Curaçao’s fourth friendly: The business case for Cape Verde at De Kuip

WILLEMSTAD (DA) — A fourth friendly sounds like one more date on a calendar. For Curaçao, it could be a fork in the road for the Blue Wave as it builds toward the 2026 FIFA World Cup.

The federation has explored two ideas for that extra match: Turkey in Miami or Cape Verde in Rotterdam at De Kuip. Both come with appeal. But if the question is which option makes the most sense on money, logistics, and the team’s mindset, Rotterdam keeps checking more boxes.

A crowd you can plan for

Friendlies live and die by something simple: how many people buy tickets.

Rotterdam is one of those rare cities where a Curaçao–Cape Verde match can be marketed straight to two communities with real roots in the same place. A Council of Europe profile on Rotterdam’s population diversity lists the Antilles/Aruba and Cape Verde among the city’s largest minority groups.

That matters because it reduces guesswork. It is easier to sell an event when you know who you are selling to, where they live, and why the game matters to them.

Miami is a huge market, no doubt. Miami-Dade County’s population estimate was 2,838,461 as of July 1, 2024, according to the U.S. Census Bureau. But “big market” is not the same as “sure crowd,” especially when the venue and promoter details for a Miami match are not known. Without those pieces, it is harder to project a gate, set pricing, and lock in sponsorship with confidence.

The stadium sells itself

De Kuip is also a clean product. It is a famous football venue with a stated capacity of 47,500 for matches, according to the stadium’s official site.

That gives everyone a clear starting point. You know the size of the inventory. You know the look of the stage. You know what you are pitching to partners.

A Miami game could still be attractive, but not knowing the stadium makes the business side harder. Capacity, rental terms, staffing needs, and even broadcast setup can swing a budget. Those unknowns are not small in a friendly, where margins can be tight.

Travel and timing

Rotterdam can also make sense on logistics. Curaçao already has Scotland locked in for Glasgow, and the next step after that match matters. Keeping the next friendly in Europe can simplify the travel plan compared with switching continents for a single match in Miami, especially for a Blue Wave group that will be managing player availability and recovery across multiple clubs and time zones.

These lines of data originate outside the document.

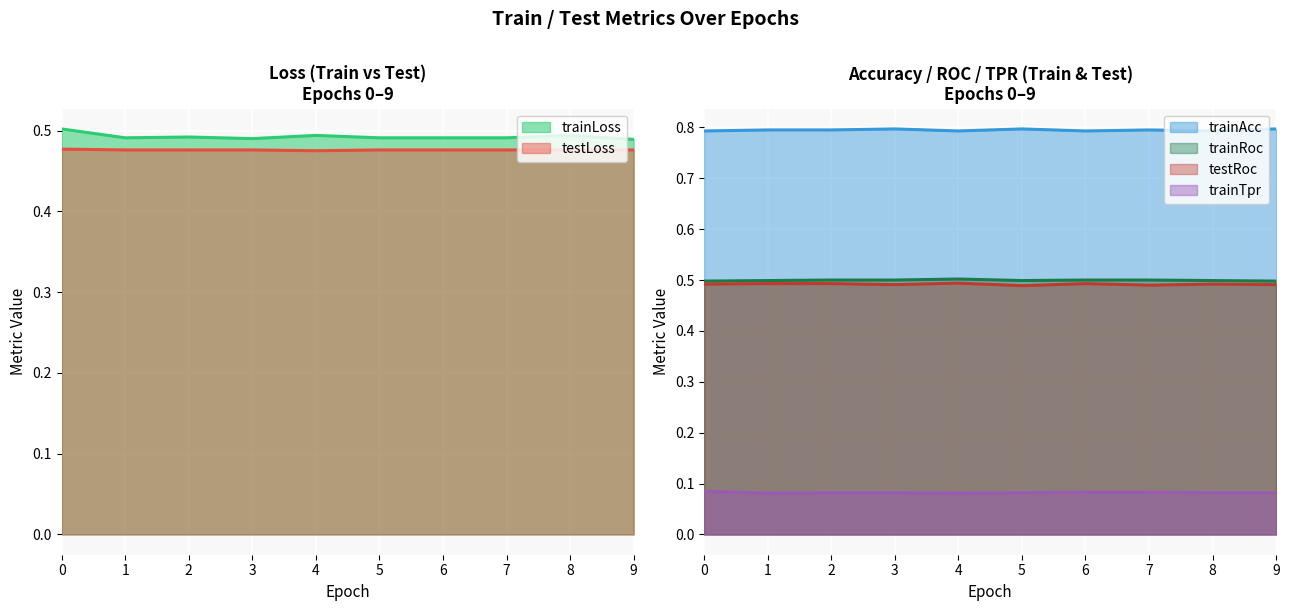

The trainTpr series shows 0.1 at 3. True or false?

True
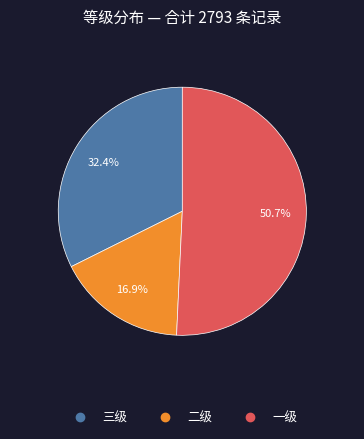

What is the largest slice in the pie chart?

一级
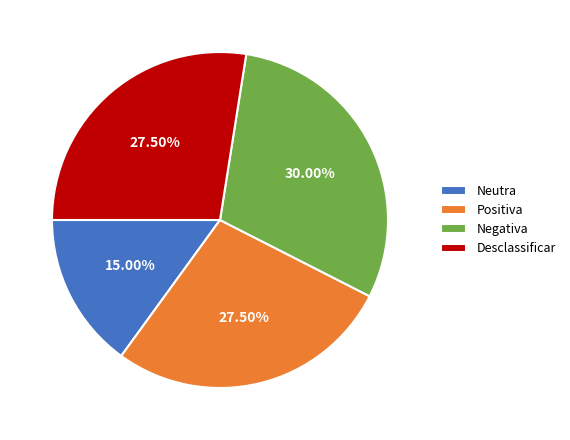

Which category has the smallest portion of the pie?

Neutra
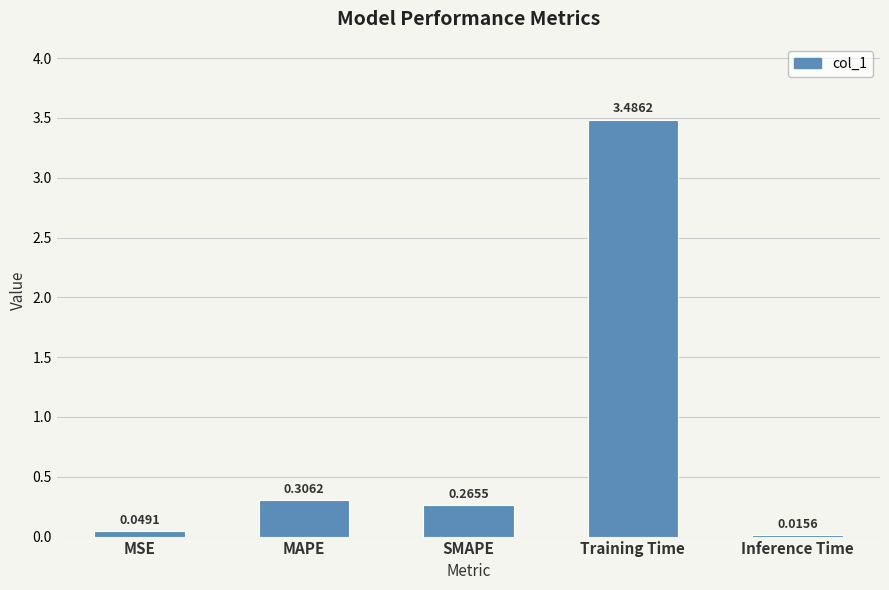

Rank the categories by value from highest to lowest.

Training Time, MAPE, SMAPE, MSE, Inference Time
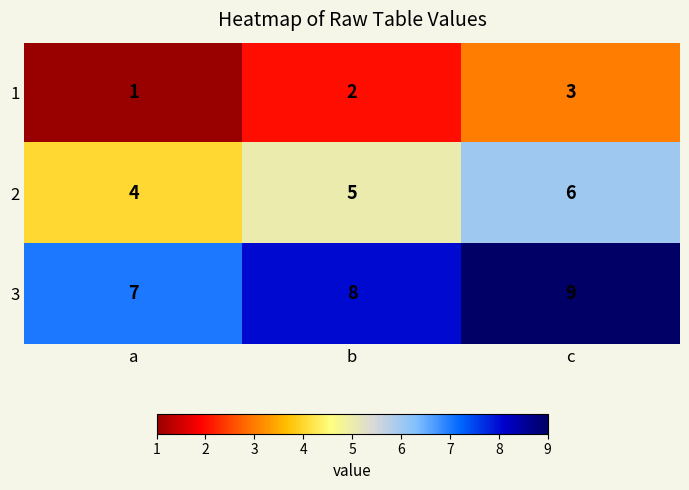

What is the average value of the 3 series?

8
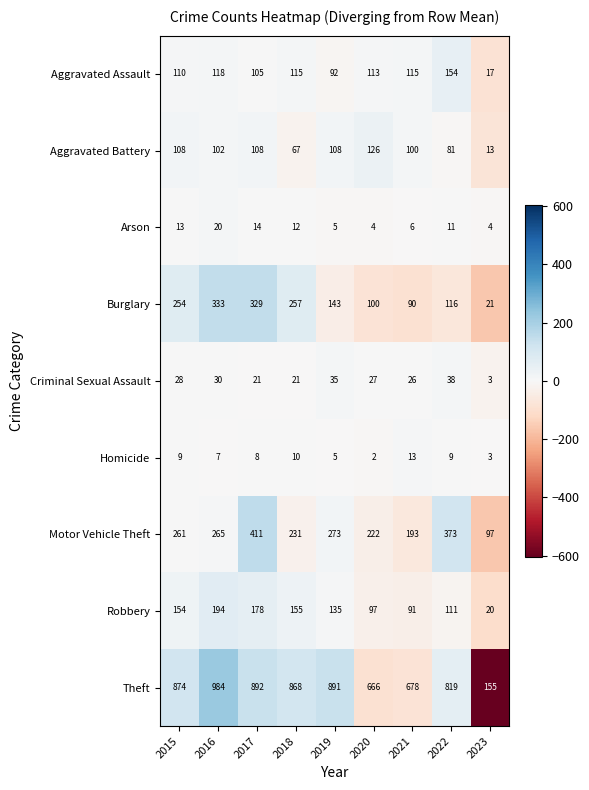

List the series in order of their peak value, highest first.

Theft, Motor Vehicle Theft, Burglary, Robbery, Aggravated Assault, Aggravated Battery, Criminal Sexual Assault, Arson, Homicide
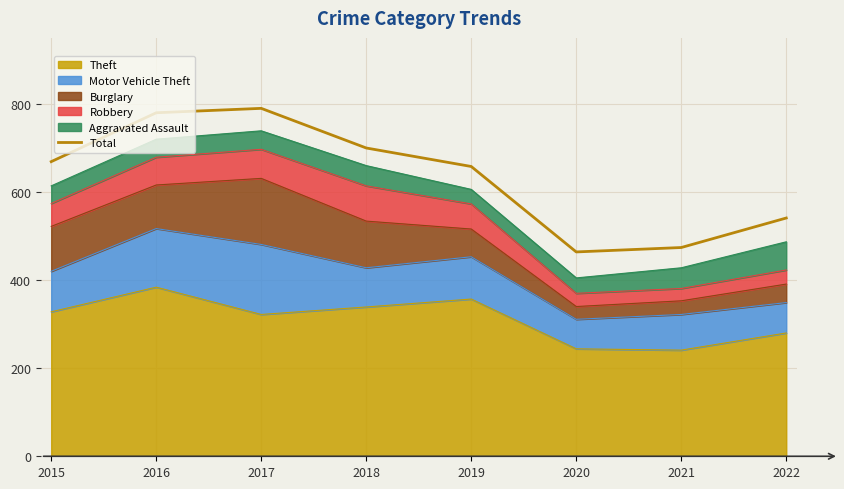

What is the approximate value at 2022?

541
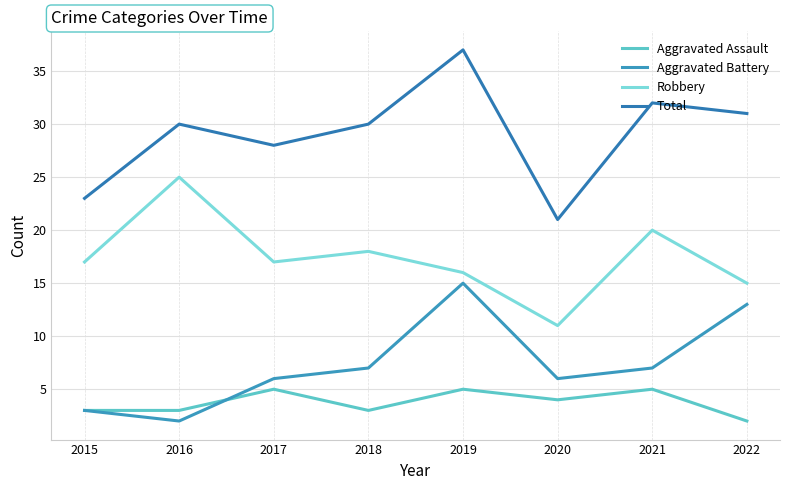

What is the sum of the Total values at 2016 and 2018?

60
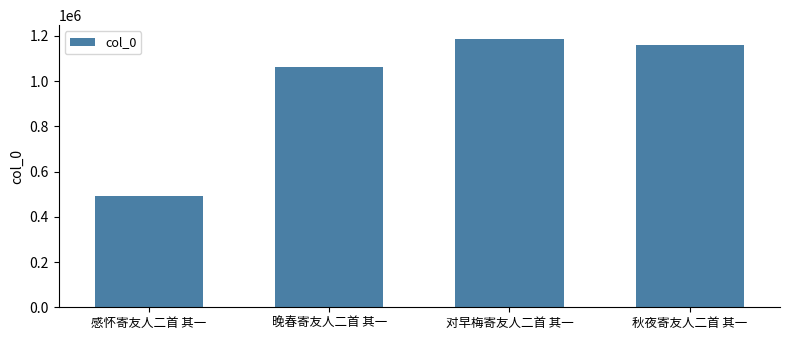

What is the change in value from 晚春寄友人二首 其一 to 秋夜寄友人二首 其一?

+96852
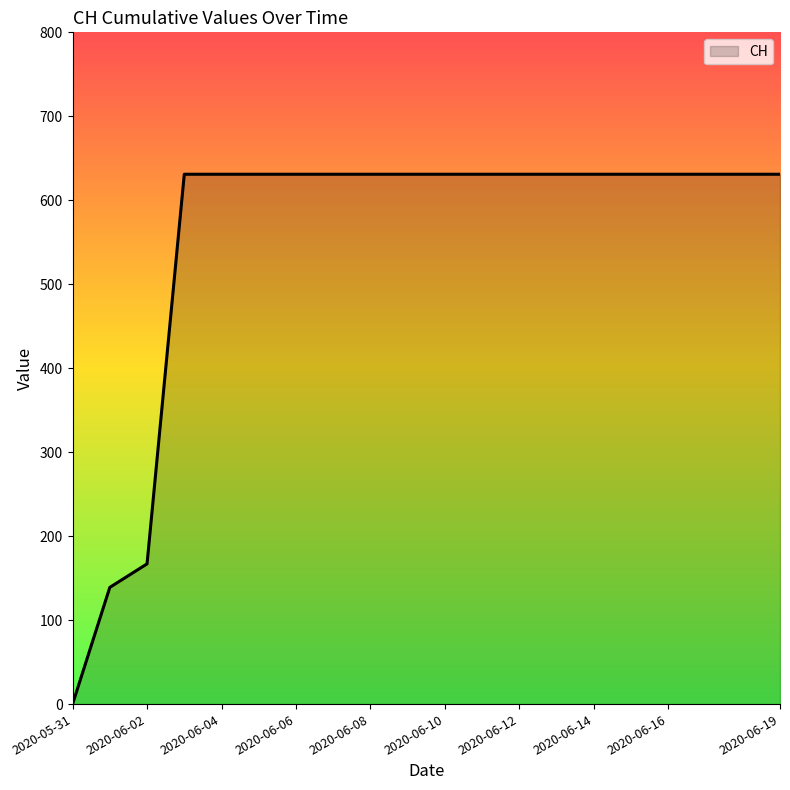

What is the average value?

552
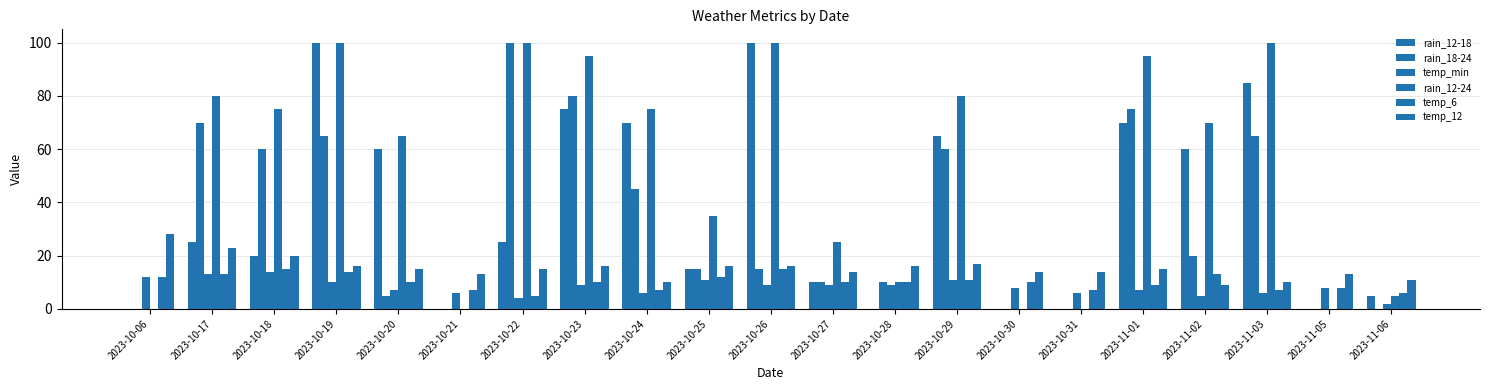

Are the bars horizontal?

No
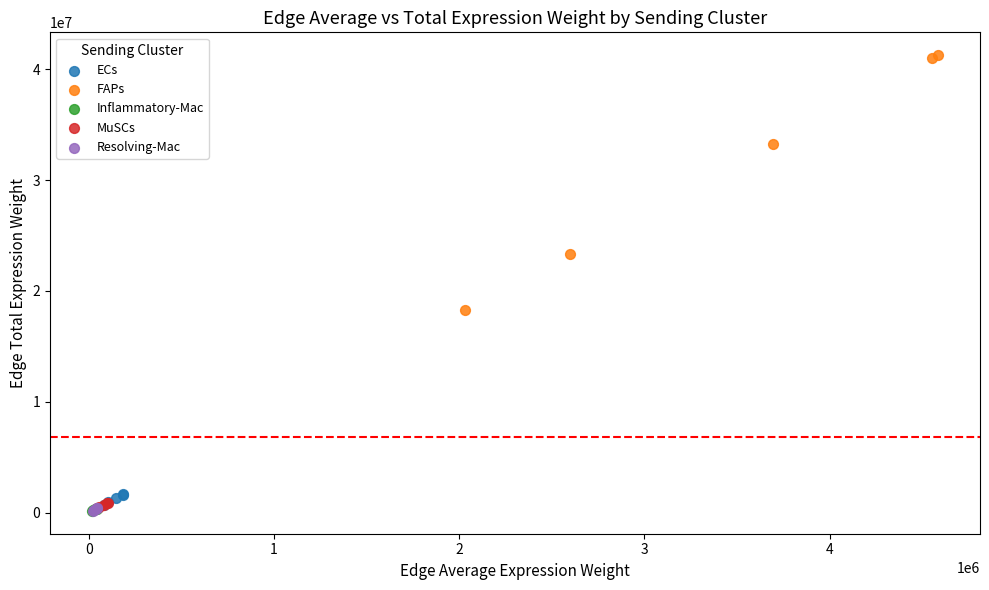

Which series has the largest Y range (max minus min)?

FAPs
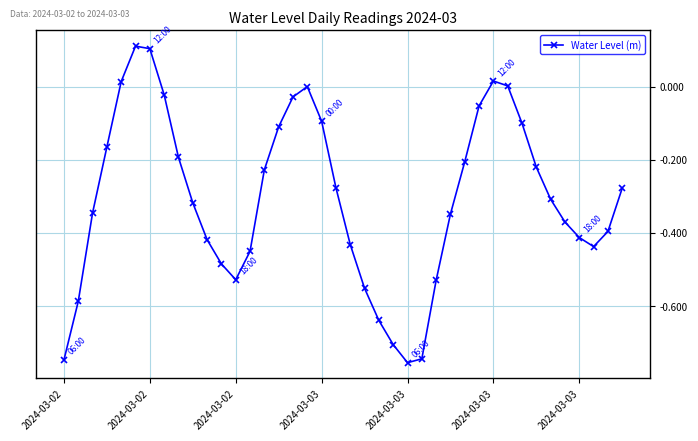

What is the sum of all values?

-12.2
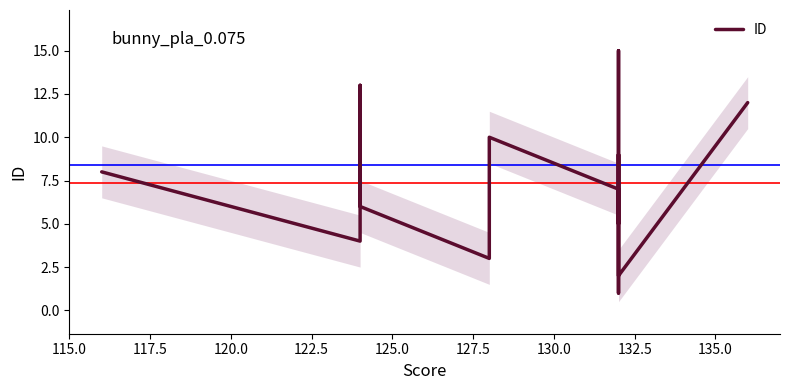

Is this an area chart (filled region under the line)?

No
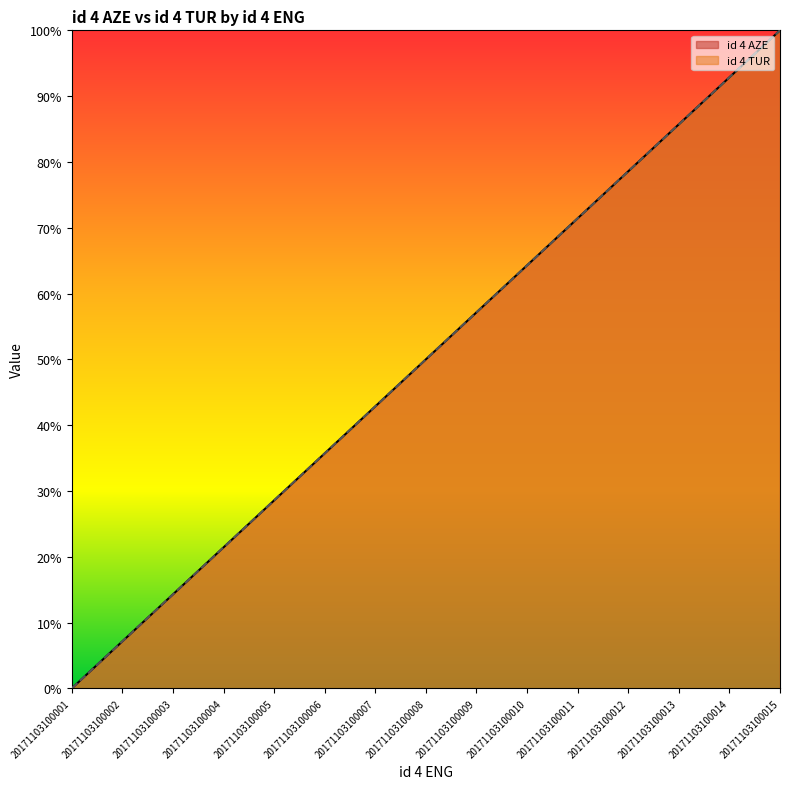

How many lines are shown in the chart?

2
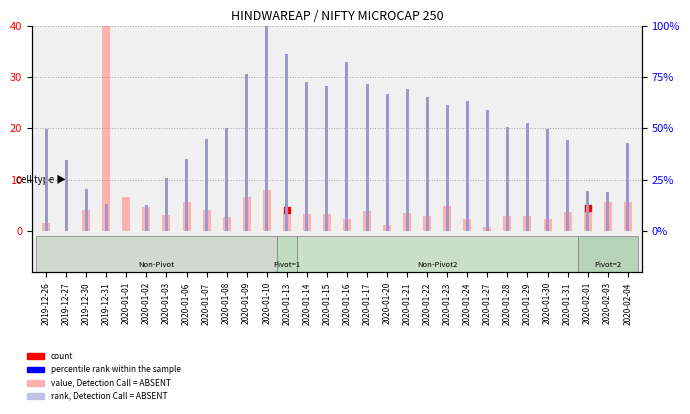

Is the value of Close at 2020-02-01 greater than the value of Volume at 2020-01-30?

Yes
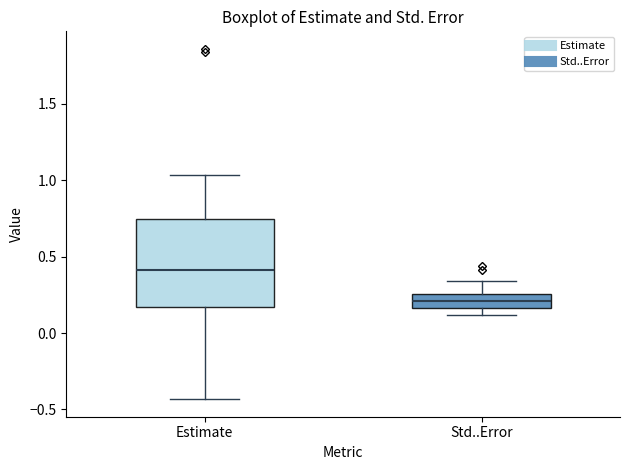

Where does the upper whisker of the box for Estimate end on the y-axis? The values are not printed on the chart, so give them approximately, as read against the axis.

1.05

There is one big exception. A Miami friendly could make more sense if it is scheduled after June 9, when Curaçao can begin using its Boca Raton base camp and facilities as a FIFA courtesy, as Deporte Awe has reported. If the team goes to South Florida earlier than that, many of the costs would likely land on the Curaçao Football Federation. That can add real, and maybe unnecessary, expense on top of an already costly international window.

Football fit matters too

Scotland already gives Curaçao a European opponent in this warmup run. Turkey is also UEFA. So a Turkey friendly, even if it is glamorous on paper, can be another European style test right after Scotland.

Cape Verde brings something different. It is an African opponent, which is the type of matchup Curaçao has wanted in its build toward a World Cup group that mixes confederations, according to prior Deporte Awe reporting. A Cape Verde friendly can help the staff test different problems: rhythm, physicality, spacing, and game management against a different football profile.

The risk of a bad night before the World Cup

Turkey’s rank also changes the pressure.

In a recent listing of the FIFA men’s rankings, Turkey was placed 25th. That is the kind of opponent that can sharpen a team. It is also the kind of opponent that can punish mistakes.

A heavy defeat close to the World Cup can carry into the tournament, even if it does not change anything on paper. Confidence can dip. Noise gets louder. Players can start pressing, trying to “fix” things fast. For a debut World Cup team, managing that emotional weight is part of the job, and the Blue Wave would not be immune to that.

Turkey’s ranking also comes with a reminder: being strong does not guarantee a World Cup trip. Turkey have reached the World Cup finals twice, in 1954 and 2002, with a third-place finish in 2002.

Why Rotterdam keeps winning the comparison

Miami could still work. It can deliver visibility, a big-city stage, and a market that is used to major events. But until the stadium and commercial structure are clear, the Miami option carries more uncertainty.

Rotterdam offers more knowns. A defined venue. A documented community base for both teams in the same city. A simpler travel story after Scotland. And a football matchup that fits what the Blue Wave needs without adding the extra risk of walking into the World Cup after a possible lopsided result.

In friendlies, the smartest move is often the one with fewer surprises. Right now, Rotterdam looks like that move.